----- Extract to read
2nd of June, 2012Bevan says:
I was highly intrigued by your title, premise, and build-up… but then you don’t even bother to tell us what you think email “wants” or why we should beware it other than the closing lines’ “After all, we know what Facebook wants and what email wants.”
Ummm… no. Actually we still don’t know what email wants.
Facebook is a *service* and a *corporation*. It can, and does, have wants. Email is a *protocol*, much much more similar to regular mail. It doesn’t *want* anything, in my opinion… it just provides a method for multiple systems to communicate information. Your particular choice of MUA (“email client”) might be more or less demanding on your time and attantion, but that doesn’t reflect anything on email itself.
I get email on my phone, but I have it set not to notify me about it, so email (unlike text messages and phone calls) is always at my convenience, not it’s… much like when I choose to open the letter you’ve sent me.
2nd of June, 2012Francis says:
Email also wants you to access it through a multipurpose and highly distracting device.
2nd of June, 2012Roland says:
“It has many key attributes but email is still inferior to pen and paper”
Most people would disagree with this first statement (and deny it with their behaviour), in almost all attributes email is superior to paper letters. Cheaper, faster, can be checked and replied to from everywhere, spam filters (as nowadays for personal connections we don’t really use paper and pen you don’t get any good news through the letterbox, just spam, government rubbish and bills), etc.
= = = =
Thanks Roland. I agree with you. Bear in mind that I didn’t make the statement, disagree with it and it doesn’t really do justice to the article. Editors write these sub-headings and what they write is occasionally baffling. Best, Tim H.
3rd of June, 2012Motti says:
Actually Outlook allows emails to “expire” but nobody seems to be using this feature which is a pain when you get back from vacation to discover that last week the floral service was in the lobby between 1 and 3 pm (alongside with dozens of similar messages).
----------
Quote the comment thread about email in full, word for word. The items below have nothing to do with the comment thread about email.
----- Information supplied
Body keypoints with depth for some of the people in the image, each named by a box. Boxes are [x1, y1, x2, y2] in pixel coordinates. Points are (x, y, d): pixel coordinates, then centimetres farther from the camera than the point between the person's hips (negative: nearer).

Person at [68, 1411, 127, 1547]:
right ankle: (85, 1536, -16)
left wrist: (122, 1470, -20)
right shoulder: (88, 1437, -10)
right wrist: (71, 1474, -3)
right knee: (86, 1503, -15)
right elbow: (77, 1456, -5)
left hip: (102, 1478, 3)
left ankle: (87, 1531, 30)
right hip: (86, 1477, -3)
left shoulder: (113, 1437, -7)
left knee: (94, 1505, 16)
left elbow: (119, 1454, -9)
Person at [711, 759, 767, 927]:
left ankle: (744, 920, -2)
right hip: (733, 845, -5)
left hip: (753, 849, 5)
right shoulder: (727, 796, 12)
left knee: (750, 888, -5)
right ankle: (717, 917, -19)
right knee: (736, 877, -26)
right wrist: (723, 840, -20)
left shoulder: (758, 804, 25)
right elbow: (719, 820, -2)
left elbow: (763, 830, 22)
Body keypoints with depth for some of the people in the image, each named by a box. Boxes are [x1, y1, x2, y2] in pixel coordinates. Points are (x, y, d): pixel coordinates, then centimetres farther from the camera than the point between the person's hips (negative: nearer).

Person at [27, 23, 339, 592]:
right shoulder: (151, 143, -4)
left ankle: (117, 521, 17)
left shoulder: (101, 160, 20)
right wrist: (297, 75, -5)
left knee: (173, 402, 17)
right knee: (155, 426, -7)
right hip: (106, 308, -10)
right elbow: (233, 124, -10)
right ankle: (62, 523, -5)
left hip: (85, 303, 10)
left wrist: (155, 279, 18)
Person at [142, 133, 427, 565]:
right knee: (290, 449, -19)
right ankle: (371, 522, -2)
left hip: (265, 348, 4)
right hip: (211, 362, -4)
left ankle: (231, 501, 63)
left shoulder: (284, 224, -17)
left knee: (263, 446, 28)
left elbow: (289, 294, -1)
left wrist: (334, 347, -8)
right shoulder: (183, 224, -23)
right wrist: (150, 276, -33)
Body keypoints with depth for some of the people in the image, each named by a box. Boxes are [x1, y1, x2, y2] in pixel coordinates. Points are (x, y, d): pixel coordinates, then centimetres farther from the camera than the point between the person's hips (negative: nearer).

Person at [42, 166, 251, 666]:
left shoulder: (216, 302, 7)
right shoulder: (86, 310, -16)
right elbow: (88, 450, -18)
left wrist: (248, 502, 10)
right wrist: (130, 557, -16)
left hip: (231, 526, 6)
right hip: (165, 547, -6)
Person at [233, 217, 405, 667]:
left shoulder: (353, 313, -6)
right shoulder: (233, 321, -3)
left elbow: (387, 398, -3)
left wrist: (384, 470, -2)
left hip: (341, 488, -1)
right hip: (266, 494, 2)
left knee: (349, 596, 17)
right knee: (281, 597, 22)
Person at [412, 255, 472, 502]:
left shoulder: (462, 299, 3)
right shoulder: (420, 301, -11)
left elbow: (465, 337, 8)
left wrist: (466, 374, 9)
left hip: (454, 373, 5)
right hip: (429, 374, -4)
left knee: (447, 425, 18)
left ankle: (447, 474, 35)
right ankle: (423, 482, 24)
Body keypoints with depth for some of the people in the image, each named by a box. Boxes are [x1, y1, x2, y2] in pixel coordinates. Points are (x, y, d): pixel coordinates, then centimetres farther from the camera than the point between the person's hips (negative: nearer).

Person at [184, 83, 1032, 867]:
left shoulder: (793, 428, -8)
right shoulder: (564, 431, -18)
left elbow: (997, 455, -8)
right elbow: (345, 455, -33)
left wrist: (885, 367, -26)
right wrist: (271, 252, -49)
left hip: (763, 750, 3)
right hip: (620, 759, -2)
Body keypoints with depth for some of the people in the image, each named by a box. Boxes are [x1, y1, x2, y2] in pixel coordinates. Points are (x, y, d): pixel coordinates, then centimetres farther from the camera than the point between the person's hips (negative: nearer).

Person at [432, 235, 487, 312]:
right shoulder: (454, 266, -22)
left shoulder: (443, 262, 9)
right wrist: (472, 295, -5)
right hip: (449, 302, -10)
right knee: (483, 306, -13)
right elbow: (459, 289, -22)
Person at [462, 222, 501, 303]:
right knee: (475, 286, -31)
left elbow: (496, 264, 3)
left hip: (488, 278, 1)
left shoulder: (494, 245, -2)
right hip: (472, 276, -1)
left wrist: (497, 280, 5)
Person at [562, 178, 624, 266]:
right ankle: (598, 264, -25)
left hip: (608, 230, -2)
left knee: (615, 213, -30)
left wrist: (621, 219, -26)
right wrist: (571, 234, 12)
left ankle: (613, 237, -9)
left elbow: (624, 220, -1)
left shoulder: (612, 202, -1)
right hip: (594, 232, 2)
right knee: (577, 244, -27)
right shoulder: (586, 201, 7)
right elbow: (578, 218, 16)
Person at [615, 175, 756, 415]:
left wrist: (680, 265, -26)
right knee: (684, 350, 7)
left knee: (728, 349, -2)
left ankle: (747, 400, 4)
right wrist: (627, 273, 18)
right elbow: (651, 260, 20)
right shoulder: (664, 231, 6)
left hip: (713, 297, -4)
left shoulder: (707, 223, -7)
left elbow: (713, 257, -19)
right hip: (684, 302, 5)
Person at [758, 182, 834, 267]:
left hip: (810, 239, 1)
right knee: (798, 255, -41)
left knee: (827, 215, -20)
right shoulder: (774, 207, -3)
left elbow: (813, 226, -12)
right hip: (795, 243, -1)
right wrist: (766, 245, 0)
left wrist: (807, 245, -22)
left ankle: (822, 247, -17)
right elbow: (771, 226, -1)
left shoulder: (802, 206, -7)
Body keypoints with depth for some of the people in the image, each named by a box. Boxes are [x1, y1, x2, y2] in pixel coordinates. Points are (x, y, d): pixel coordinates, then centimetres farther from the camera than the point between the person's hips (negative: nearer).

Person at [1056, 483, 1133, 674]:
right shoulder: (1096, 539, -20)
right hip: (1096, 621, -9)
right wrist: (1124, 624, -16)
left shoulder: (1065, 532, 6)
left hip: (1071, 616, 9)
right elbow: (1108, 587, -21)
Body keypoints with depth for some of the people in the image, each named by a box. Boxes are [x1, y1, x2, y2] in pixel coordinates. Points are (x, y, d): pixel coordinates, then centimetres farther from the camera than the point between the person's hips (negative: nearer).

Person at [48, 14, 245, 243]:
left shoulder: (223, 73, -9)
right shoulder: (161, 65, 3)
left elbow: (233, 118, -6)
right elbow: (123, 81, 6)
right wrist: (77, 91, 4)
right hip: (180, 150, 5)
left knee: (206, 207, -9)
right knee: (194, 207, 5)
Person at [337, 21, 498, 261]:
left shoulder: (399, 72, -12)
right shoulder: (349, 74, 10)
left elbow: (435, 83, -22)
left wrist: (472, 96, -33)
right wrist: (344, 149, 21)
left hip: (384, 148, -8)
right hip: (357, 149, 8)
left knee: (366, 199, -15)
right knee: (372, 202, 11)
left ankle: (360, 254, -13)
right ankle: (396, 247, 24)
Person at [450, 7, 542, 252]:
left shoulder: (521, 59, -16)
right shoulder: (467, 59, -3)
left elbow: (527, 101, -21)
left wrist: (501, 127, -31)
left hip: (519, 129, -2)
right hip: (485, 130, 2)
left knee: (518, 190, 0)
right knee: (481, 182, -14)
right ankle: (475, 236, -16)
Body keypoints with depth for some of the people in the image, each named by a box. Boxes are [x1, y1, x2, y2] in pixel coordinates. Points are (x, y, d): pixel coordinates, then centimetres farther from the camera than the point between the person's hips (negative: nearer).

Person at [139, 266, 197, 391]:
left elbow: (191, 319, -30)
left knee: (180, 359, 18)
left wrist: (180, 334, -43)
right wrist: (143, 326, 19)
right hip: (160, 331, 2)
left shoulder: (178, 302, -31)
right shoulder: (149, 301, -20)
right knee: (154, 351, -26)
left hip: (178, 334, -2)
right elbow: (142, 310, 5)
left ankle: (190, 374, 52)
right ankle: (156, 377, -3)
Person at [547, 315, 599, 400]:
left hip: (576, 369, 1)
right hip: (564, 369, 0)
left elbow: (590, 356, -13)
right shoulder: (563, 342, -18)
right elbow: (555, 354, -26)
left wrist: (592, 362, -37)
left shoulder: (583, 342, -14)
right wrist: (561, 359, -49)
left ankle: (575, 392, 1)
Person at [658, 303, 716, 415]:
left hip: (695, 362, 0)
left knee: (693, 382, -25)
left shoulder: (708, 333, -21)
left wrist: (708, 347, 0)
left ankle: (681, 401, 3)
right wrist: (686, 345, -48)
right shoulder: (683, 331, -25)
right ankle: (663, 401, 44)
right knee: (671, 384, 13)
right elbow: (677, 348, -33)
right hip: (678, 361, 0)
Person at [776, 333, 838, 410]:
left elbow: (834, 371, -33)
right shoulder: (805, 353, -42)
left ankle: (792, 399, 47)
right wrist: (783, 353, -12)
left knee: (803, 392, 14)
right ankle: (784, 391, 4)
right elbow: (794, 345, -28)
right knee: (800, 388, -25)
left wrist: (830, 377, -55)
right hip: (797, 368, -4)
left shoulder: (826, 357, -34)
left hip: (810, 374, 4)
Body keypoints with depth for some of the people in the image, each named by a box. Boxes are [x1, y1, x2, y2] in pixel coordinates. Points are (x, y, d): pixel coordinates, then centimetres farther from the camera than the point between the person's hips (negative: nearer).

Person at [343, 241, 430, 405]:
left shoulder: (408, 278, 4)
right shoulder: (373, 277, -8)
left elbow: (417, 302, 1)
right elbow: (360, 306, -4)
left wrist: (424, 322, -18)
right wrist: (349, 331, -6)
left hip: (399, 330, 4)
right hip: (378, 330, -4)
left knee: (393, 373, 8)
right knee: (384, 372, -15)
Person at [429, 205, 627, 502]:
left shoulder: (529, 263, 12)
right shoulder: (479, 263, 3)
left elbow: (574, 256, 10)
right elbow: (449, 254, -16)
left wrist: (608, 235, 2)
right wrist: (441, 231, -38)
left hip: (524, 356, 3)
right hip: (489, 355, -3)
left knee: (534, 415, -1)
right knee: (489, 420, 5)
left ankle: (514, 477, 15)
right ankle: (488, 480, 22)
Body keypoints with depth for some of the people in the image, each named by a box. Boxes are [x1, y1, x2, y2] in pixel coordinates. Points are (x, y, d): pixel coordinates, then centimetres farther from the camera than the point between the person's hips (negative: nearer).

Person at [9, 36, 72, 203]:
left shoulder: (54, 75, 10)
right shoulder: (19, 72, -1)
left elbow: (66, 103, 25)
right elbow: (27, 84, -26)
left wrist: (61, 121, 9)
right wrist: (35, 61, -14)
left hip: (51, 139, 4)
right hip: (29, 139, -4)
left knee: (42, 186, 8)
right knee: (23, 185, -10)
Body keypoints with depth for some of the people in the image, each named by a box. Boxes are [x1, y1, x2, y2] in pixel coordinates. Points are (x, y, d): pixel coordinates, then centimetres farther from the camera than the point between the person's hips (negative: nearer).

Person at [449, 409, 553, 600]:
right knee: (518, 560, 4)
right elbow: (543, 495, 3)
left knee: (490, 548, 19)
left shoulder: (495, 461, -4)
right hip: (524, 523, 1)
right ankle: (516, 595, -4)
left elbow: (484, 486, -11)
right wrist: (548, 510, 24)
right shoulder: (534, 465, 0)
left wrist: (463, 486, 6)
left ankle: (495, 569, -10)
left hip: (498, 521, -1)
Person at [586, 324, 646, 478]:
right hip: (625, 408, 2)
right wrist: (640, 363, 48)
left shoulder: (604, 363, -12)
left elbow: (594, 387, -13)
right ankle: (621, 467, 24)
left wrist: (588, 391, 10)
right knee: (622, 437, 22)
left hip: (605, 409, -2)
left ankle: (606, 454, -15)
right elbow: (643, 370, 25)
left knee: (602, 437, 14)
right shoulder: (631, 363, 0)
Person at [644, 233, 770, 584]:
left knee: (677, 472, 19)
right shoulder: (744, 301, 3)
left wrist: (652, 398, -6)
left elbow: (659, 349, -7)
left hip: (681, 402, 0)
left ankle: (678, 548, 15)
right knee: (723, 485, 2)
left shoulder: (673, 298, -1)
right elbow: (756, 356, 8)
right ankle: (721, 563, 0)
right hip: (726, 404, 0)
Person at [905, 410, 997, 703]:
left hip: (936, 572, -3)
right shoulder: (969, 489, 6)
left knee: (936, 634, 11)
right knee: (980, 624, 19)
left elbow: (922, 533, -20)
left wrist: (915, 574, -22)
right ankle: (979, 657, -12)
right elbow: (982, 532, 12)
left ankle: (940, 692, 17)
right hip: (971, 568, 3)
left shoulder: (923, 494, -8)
----------
> Written answer:
2nd of June, 2012Bevan says:
I was highly intrigued by your title, premise, and build-up… but then you don’t even bother to tell us what you think email “wants” or why we should beware it other than the closing lines’ “After all, we know what Facebook wants and what email wants.”
Ummm… no. Actually we still don’t know what email wants.
Facebook is a *service* and a *corporation*. It can, and does, have wants. Email is a *protocol*, much much more similar to regular mail. It doesn’t *want* anything, in my opinion… it just provides a method for multiple systems to communicate information. Your particular choice of MUA (“email client”) might be more or less demanding on your time and attantion, but that doesn’t reflect anything on email itself.
I get email on my phone, but I have it set not to notify me about it, so email (unlike text messages and phone calls) is always at my convenience, not it’s… much like when I choose to open the letter you’ve sent me.
2nd of June, 2012Francis says:
Email also wants you to access it through a multipurpose and highly distracting device.
2nd of June, 2012Roland says:
“It has many key attributes but email is still inferior to pen and paper”
Most people would disagree with this first statement (and deny it with their behaviour), in almost all attributes email is superior to paper letters. Cheaper, faster, can be checked and replied to from everywhere, spam filters (as nowadays for personal connections we don’t really use paper and pen you don’t get any good news through the letterbox, just spam, government rubbish and bills), etc.
= = = =
Thanks Roland. I agree with you. Bear in mind that I didn’t make the statement, disagree with it and it doesn’t really do justice to the article. Editors write these sub-headings and what they write is occasionally baffling. Best, Tim H.
3rd of June, 2012Motti says:
Actually Outlook allows emails to “expire” but nobody seems to be using this feature which is a pain when you get back from vacation to discover that last week the floral service was in the lobby between 1 and 3 pm (alongside with dozens of similar messages).